If you need special filtered logs - we can provide



we also see this:
[Sat Dec 13 09:24:11 2025] libceph: osd17 (1)XXXXXX:6815 socket error on write

[Sat Dec 13 09:24:11 2025] libceph: mds0 (1)XXXXXX:6801 socket error on write

[Sat Dec 13 09:24:11 2025] libceph: mon4 (1)XXXXXXX:6789 session established

[Sat Dec 13 09:24:11 2025] libceph: mds0 (1)XXXXXXXX:6801 session reset

[Sat Dec 13 09:24:11 2025] ceph: mds0 closed our session

[Sat Dec 13 09:24:11 2025] ceph: mds0 reconnect start

[Sat Dec 13 09:24:12 2025] systemd[1]: systemd-journald.service: Failed with result 'timeout'.

[Sat Dec 13 09:24:12 2025] systemd[1]: Failed to start Journal Service.

[Sat Dec 13 09:24:12 2025] systemd[1]: systemd-journald.service: Scheduled restart job, restart counter is at 52.

[Sat Dec 13 09:24:12 2025] systemd[1]: Stopped Journal Service.

[Sat Dec 13 09:24:13 2025] ceph: mds0 reconnect denied

[Sat Dec 13 09:24:13 2025] ceph: dropping dirty Fx state for 000000003ab648c8 1099527656419

[Sat Dec 13 09:24:13 2025] ceph: dropping dirty Fx state for 00000000bf26d167 1099527656842

[Sat Dec 13 09:24:13 2025] ceph: dropping dirty Fx state for 000000008921adb9 1099527656893

[Sat Dec 13 09:24:13 2025] ceph: dropping dirty Fx state for 00000000a8a72f05 1099527671953

[Sat Dec 13 09:24:13 2025] ceph: dropping dirty Fw state for 00000000a7844000 1099527717007

[Sat Dec 13 09:24:13 2025] libceph: mds0 (1)XXXXXXXX:6801 socket closed (con state V1_CONNECT_MSG)
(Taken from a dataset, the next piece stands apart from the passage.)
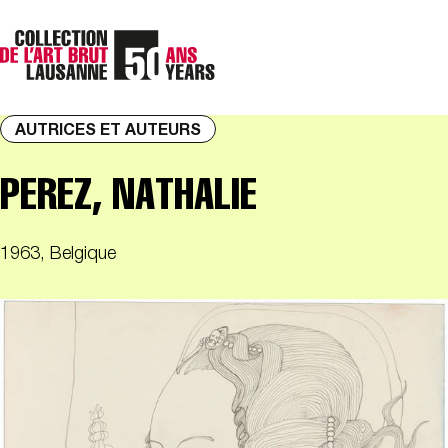
AUTRICES ET AUTEURS
PEREZ, NATHALIE
1963, Belgique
[Sat Dec 13 09:24:13 2025] ceph: check_quota_exceeded: ino (10000f5808f.fffffffffffffffe) null i_snap_realm

[Sat Dec 13 09:26:18 2025] systemd[1]: Starting Journal Service...

[Sat Dec 13 09:26:18 2025] systemd[1]: systemd-journald.service: start operation timed out. Terminating.

[Sat Dec 13 09:26:18 2025] systemd[1]: systemd-journald.service: Failed with result 'timeout'.

[Sat Dec 13 09:26:18 2025] systemd[1]: Failed to start Journal Service.



Environment1:
CEPH Stretch Cluster, nvme 32xOSD

Environment2:
CEPH Cluster, SAS 36x OSD
 
we are are experiencing a large number of OSD errors.
What you're seeing isnt actually errors. It is, however, an indication of OSD resource starvation; if osd 4, 6 and 8 are all on the same host, check overall host load, and might need to make some adjustments hardware-wise.

Alternatively, you can lower priority for some osd garbage collection procedures such as osd_compaction_prio.

Lastly- if cluster performance doesn't seem to be actually affected (note your IOWait times and osd latency figured) you can just adjust the threshhold for the subsystem to complain, like so:

ceph config set osd osd_op_complaint_time [value]

default value is 0.05, or 50ms- drop that lower until the errors go away.

as for your disk with stalled reads- check the health of osd.4 (smartctl test.) If it passes, ignore it and keep an eye on repetition. if it does repeat, erase the osd and recreate- that will force any metadata fragmentation to clear and hopefully not trip the heartbeat grace value.